*PROBLEM REQUIREMENTS*: Quote the material word for word, starting at the line that contains "CLIC EN LA IMAGEN PARA AMPLIAR" and ending at the last line of the material.

*TASK INPUTS*:
──────────────────────────────

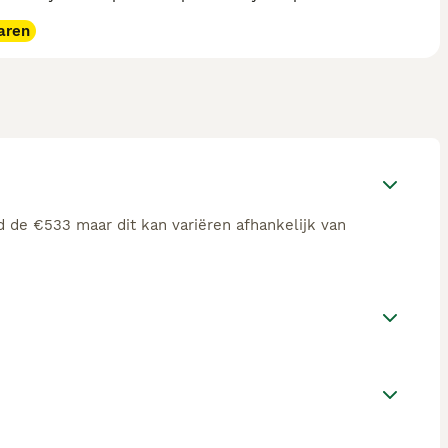
aren
 de €533 maar dit kan variëren afhankelijk van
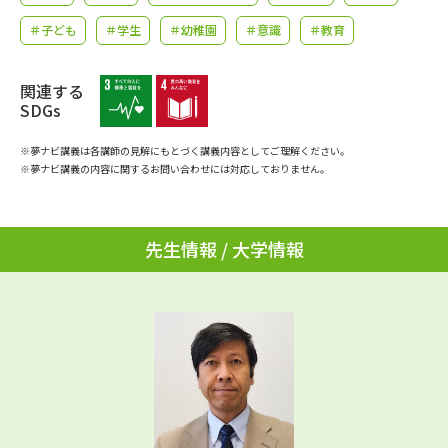
学問のミニ講義「夢ナビ講義」
学問分野解説
＃子ども
＃学生
＃幼稚園
＃意識
＃教育
学問の教科書
夢ナビライブ
関連する
SDGs
ユーザーサポート
※夢ナビ講義は各講師の見解にもとづく講義内容としてご理解ください。
※夢ナビ講義の内容に関するお問い合わせには対応しておりません。
Ｑ＆Ａ よくあるご質問
大学進学IDについて
資料の料金の
受付内容・発送状況の確認
お支払いについて
先生情報 / 大学情報
テレメール
個人情報取扱規定
お支払いサイト
テレメール進学カタログ
特定商取引表記
訂正のご案内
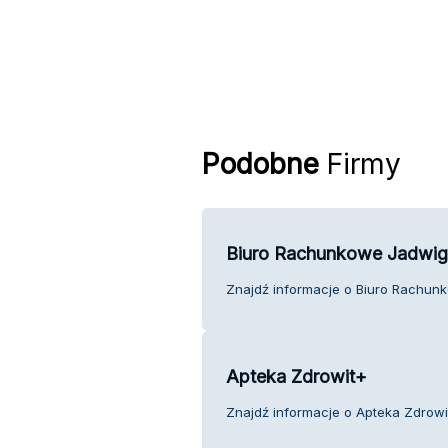
Podobne
Firmy
Biuro Rachunkowe Jadwig
Znajdź informacje o Biuro Rachunk
Apteka Zdrowit+
Znajdź informacje o Apteka Zdrowit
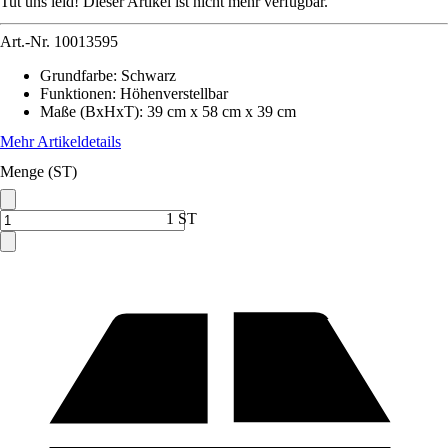
Tut uns leid! Dieser Artikel ist nicht mehr verfügbar.
Art.-Nr.
10013595
Grundfarbe
:
Schwarz
Funktionen
:
Höhenverstellbar
Maße (BxHxT)
:
39 cm x 58 cm x 39 cm
Mehr Artikeldetails
Menge (ST)
1 ST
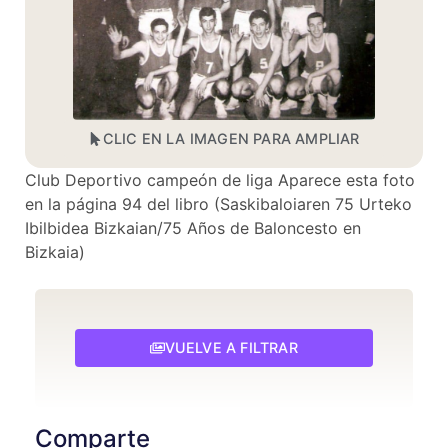
CLIC EN LA IMAGEN PARA AMPLIAR
Club Deportivo campeón de liga Aparece esta foto
en la página 94 del libro (Saskibaloiaren 75 Urteko
Ibilbidea Bizkaian/75 Años de Baloncesto en
Bizkaia)
VUELVE A FILTRAR
Comparte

──────────────────────────────

*SOLVED PROBLEM*:
CLIC EN LA IMAGEN PARA AMPLIAR
Club Deportivo campeón de liga Aparece esta foto
en la página 94 del libro (Saskibaloiaren 75 Urteko
Ibilbidea Bizkaian/75 Años de Baloncesto en
Bizkaia)
VUELVE A FILTRAR
Comparte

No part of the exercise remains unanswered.